Tercatat sebanyak empat orang meninggal dunia akibat terinfeksi wabah virus Ebola yang kembali merebak di Republik Demokratik Kongo. Menurut pejabat setempat, hal ini terjadi karena masyarakat setempat menolak menjalankan langkah pencegahan penyakit tersebut.
"Kami mencatat ada enam orang yang terinfeksi Ebola, empat orang di antaranya meninggal dunia," kata pejabat kesehatan di Provinsi Kivu Utara, Eugene Syalita yang dikutip dari France 24, Selasa (23/2/2021).
Syalita mengatakan, dua pasien yang terinfeksi ebola meninggal pada awal Februari lalu. Sementara dua orang lainnya, masing-masing meninggal pada hari Jumat dan Sabtu pekan lalu.
Untuk dua pasien lainnya tengah dirawat di pusat perawatan Ebola di Katwa, dekat Kota Butembo.
Menurut Syalita, kemunculan kembali wabah tersebut disebabkan sikap penduduk sekitar yang enggan rumahnya didisinfeksi untuk mencegah penularan.
"Beberapa keluarga menolak rumah mereka didisinfeksi atau mengubur kerabat mereka yang meninggal akibat Ebola dengan baik dan aman. Orang-orang belum sepenuhnya memahami bahwa wabah Ebola muncul kembali," jelasnya.

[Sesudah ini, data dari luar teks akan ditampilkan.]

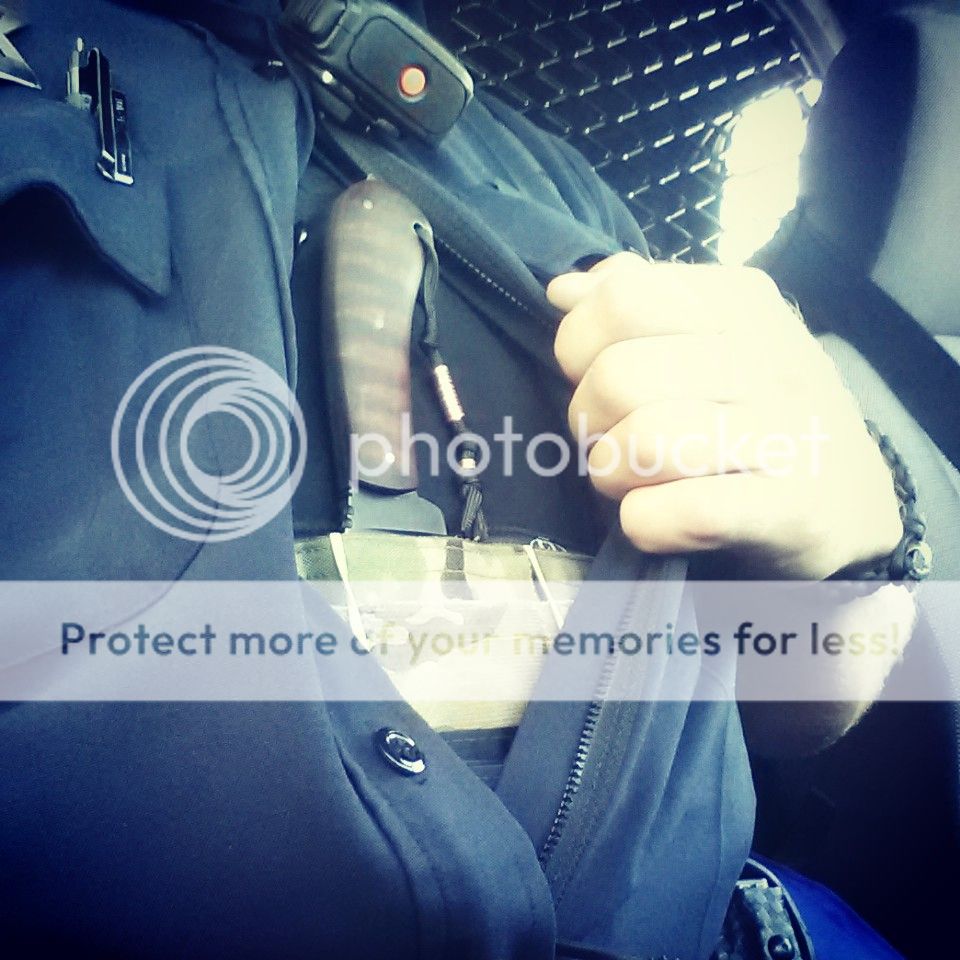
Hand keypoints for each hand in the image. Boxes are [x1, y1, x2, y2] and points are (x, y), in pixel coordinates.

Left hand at [548, 253, 902, 578]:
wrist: (852, 501)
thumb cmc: (756, 416)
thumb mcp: (706, 341)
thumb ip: (635, 306)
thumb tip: (563, 291)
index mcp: (741, 306)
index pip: (622, 298)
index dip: (578, 346)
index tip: (593, 376)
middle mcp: (770, 361)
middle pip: (619, 377)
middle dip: (587, 420)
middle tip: (608, 440)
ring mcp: (788, 434)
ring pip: (644, 443)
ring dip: (611, 474)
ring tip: (630, 481)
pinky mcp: (793, 510)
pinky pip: (685, 513)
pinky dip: (644, 523)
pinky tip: (653, 520)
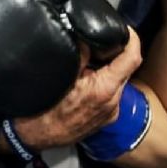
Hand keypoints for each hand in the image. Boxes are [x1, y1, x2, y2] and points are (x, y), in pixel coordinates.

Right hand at [0, 0, 128, 116]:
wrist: (33, 137)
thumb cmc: (43, 109)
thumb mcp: (62, 73)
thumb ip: (80, 51)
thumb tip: (88, 33)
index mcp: (104, 89)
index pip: (133, 58)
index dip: (132, 39)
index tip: (126, 30)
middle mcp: (112, 103)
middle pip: (127, 69)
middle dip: (118, 53)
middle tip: (103, 42)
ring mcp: (110, 113)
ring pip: (119, 82)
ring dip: (109, 69)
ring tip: (90, 61)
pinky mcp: (105, 118)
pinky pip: (111, 94)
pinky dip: (104, 83)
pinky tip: (87, 79)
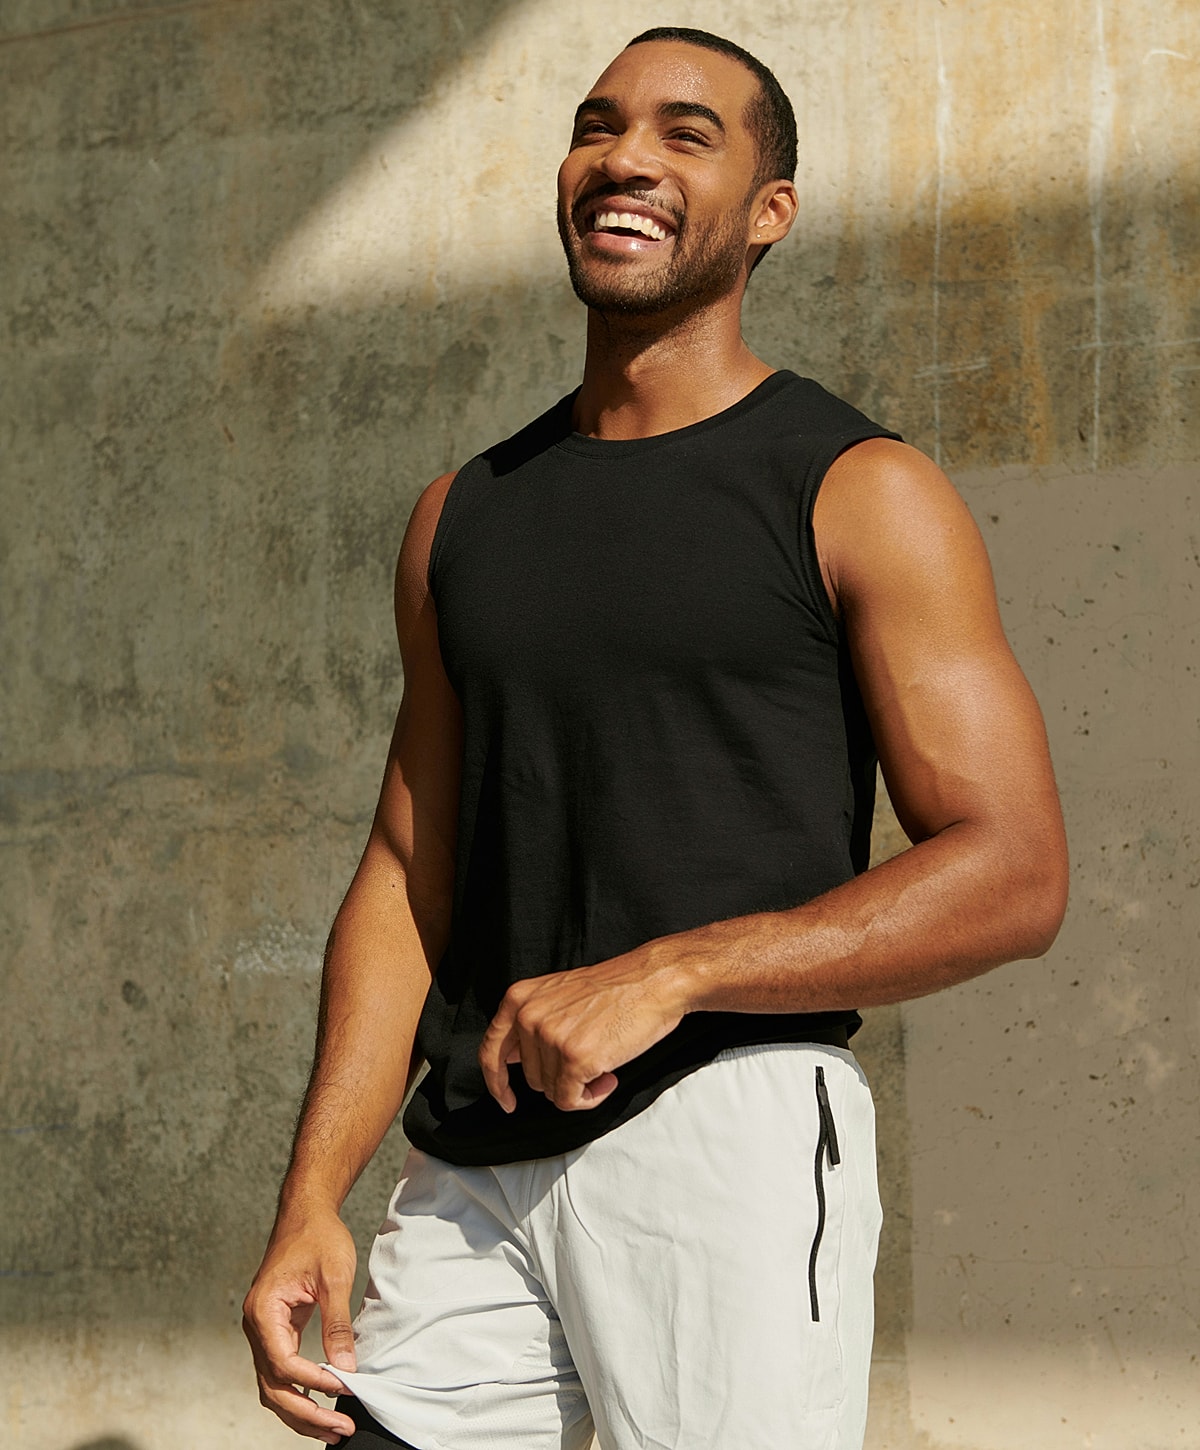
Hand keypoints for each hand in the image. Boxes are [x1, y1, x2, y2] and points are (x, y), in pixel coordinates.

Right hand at [242, 1209, 359, 1442]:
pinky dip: (299, 1392)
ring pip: (273, 1386)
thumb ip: (337, 1324)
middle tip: (340, 1429)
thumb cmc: (318, 1237)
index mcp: (264, 1311)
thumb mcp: (334, 1276)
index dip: (312, 1381)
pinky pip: (281, 1371)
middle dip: (305, 1413)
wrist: (306, 1213)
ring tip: (333, 1429)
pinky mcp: (275, 1331)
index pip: (282, 1362)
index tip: (343, 1388)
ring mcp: (262, 1331)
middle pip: (272, 1386)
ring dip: (301, 1410)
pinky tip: (322, 1403)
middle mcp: (256, 1326)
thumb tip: (346, 1368)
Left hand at [479, 948, 687, 1112]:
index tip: (506, 1100)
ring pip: (551, 1091)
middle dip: (560, 1077)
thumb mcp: (558, 994)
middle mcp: (529, 1017)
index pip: (491, 1050)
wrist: (653, 981)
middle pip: (531, 1077)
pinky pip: (570, 1101)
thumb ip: (532, 1021)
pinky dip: (590, 1098)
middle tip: (590, 1058)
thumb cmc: (615, 989)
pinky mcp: (574, 1058)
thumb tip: (513, 1060)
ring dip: (579, 1086)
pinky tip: (608, 1078)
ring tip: (603, 1061)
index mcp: (519, 999)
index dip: (496, 1081)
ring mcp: (551, 1037)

Terkait program vaksinasi Ebola, baik di Kongo maupun negara sekitarnya sudah mulai digelar pada pekan lalu. Tapi, sebagian warga masih meragukan keberadaan virus tersebut dan menolak untuk melakukan pencegahannya seperti tidak melakukan kontak dengan orang yang sakit.
Sebelumnya, wabah Ebola juga merebak di Guinea dan menjadi epidemi. Penetapan ini dilakukan usai 4 dari 8 orang terinfeksi dilaporkan meninggal akibat virus tersebut.
Menurut Kepala Badan Keamanan Nasional Guinea Sakoba Keita, penularan virus ini terjadi setelah satu perawat yang terinfeksi Ebola meninggal dunia di akhir Januari 2021 lalu, dan dimakamkan pada 1 Februari 2021.
Setelah menghadiri pemakaman tersebut, diduga sebanyak 7 orang lainnya tertular. Mereka mengalami gejala seperti diare, muntah, hingga pendarahan.
https://tendabiru21.net/movies/the-deal-4/
KPK Singgung Insentif Nakes Dipotong RS hingga 70 Persen, Ini Kata Kemenkes
KPK menerima informasi terkait adanya pemotongan insentif tenaga kesehatan (nakes) oleh pihak manajemen rumah sakit (RS) dengan besaran 50-70 persen. Dengan adanya temuan itu, KPK mengimbau manajemen RS atau pihak terkait tidak memotong insentif yang diberikan kepada nakes.
"Insentif yang diterima oleh tenaga kesehatan secara langsung tersebut diketahui dilakukan pemotongan oleh pihak manajemen untuk kemudian diberikan kepada nakes atau pihak lainnya yang tidak berhubungan langsung dalam penanganan pasien COVID-19," kata Plt Juru Bicara KPK Bidang Pencegahan Ipi Maryati kepada wartawan, Selasa (23/2/2021).
Menanggapi hal ini, Sekretaris Jenderal Kementerian Kesehatan (Kemenkes) drg Oscar Primadi, MPH menegaskan kembali tak ada kebijakan terkait pemotongan insentif nakes. Adapun besaran insentif nakes di tahun 2021 disebutkan sama jumlahnya dengan yang diterima pada 2020.
"Tidak ada kebijakan pemotongan tersebut, kita cek kalau ada masalah di lapangan," tegasnya melalui pesan singkat kepada detikcom Selasa (23/2/2021).
"Kita cek karena ada mekanisme penyaluran uangnya," kata Oscar sembari menegaskan adanya sanksi jika benar ditemukan kasus tersebut.
Detail alokasi anggaran Kemenkes beberapa waktu lalu juga disebut dikoordinasikan dengan Kemenkeu. "Kemudian kita Kemenkeu terus berkoordinasi untuk mendetailkan alokasi anggaran untuk mendukung penanganan pandemi COVID-19," jelas Direktur Jenderal Anggaran Kemenkeu Askolani kala itu.
Sementara Ketua Umum Asosiasi Rumah Sakit Swasta Indonesia (ARSSI), Susi Setiawaty belum menanggapi saat dimintai konfirmasi Selasa (23/2/2021).